#### Document passage ####

By MARGARET CRAIG-BOURDIN
For all the enormous potential artificial intelligence offers, it also poses short- and long-term risks. But with the right approach and framework, it’s possible to mitigate them.
Now that artificial intelligence seems here to stay, it’s bringing an almost limitless potential to push us forward as a society. In fact, one PwC study says AI could contribute $15.7-trillion to the global economy by 2030, as a result of productivity gains and increased consumer demand. And according to Dr. Anand S. Rao, global AI lead for PwC, AI’s transformative potential continues to be top of mind for business leaders: “A full 85 per cent of CEOs believe AI will significantly change the way they do business in the next five years,” he says.
But for all the enormous potential AI offers, it also poses short- and long-term risks. As Irene M. Wiecek, professor of accounting, teaching stream, at the University of Toronto and lead on the skills and competencies workstream for Foresight: Reimagining the Profession, as well as a member of the CPA Competency Map Task Force, puts it: “While creating many opportunities, AI is also presenting challenges for individuals, companies and, more broadly, for society. And it’s important for CPAs to be aware of those challenges if they want to provide the best possible advice to the companies and clients they serve.”

#### Dataset extract ####

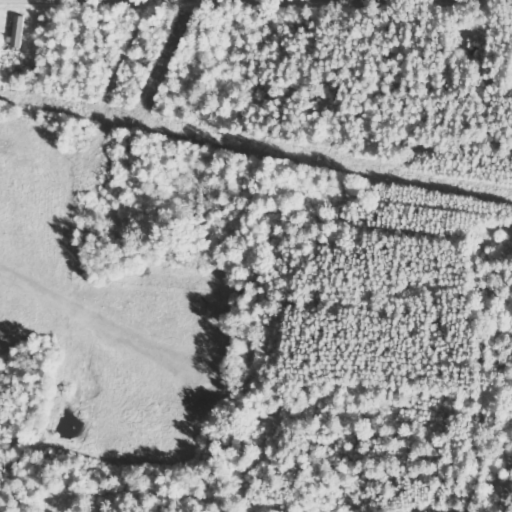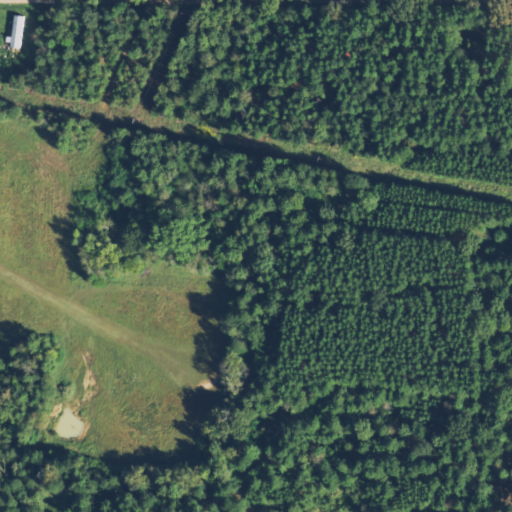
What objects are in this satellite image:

####

**What this task involves:** Quote the article on AI's potential and risks in full, word for word.

**Exercise answer:**
By MARGARET CRAIG-BOURDIN
For all the enormous potential artificial intelligence offers, it also poses short- and long-term risks. But with the right approach and framework, it’s possible to mitigate them.
Now that artificial intelligence seems here to stay, it’s bringing an almost limitless potential to push us forward as a society. In fact, one PwC study says AI could contribute $15.7-trillion to the global economy by 2030, as a result of productivity gains and increased consumer demand. And according to Dr. Anand S. Rao, global AI lead for PwC, AI’s transformative potential continues to be top of mind for business leaders: “A full 85 per cent of CEOs believe AI will significantly change the way they do business in the next five years,” he says.
But for all the enormous potential AI offers, it also poses short- and long-term risks. As Irene M. Wiecek, professor of accounting, teaching stream, at the University of Toronto and lead on the skills and competencies workstream for Foresight: Reimagining the Profession, as well as a member of the CPA Competency Map Task Force, puts it: “While creating many opportunities, AI is also presenting challenges for individuals, companies and, more broadly, for society. And it’s important for CPAs to be aware of those challenges if they want to provide the best possible advice to the companies and clients they serve.”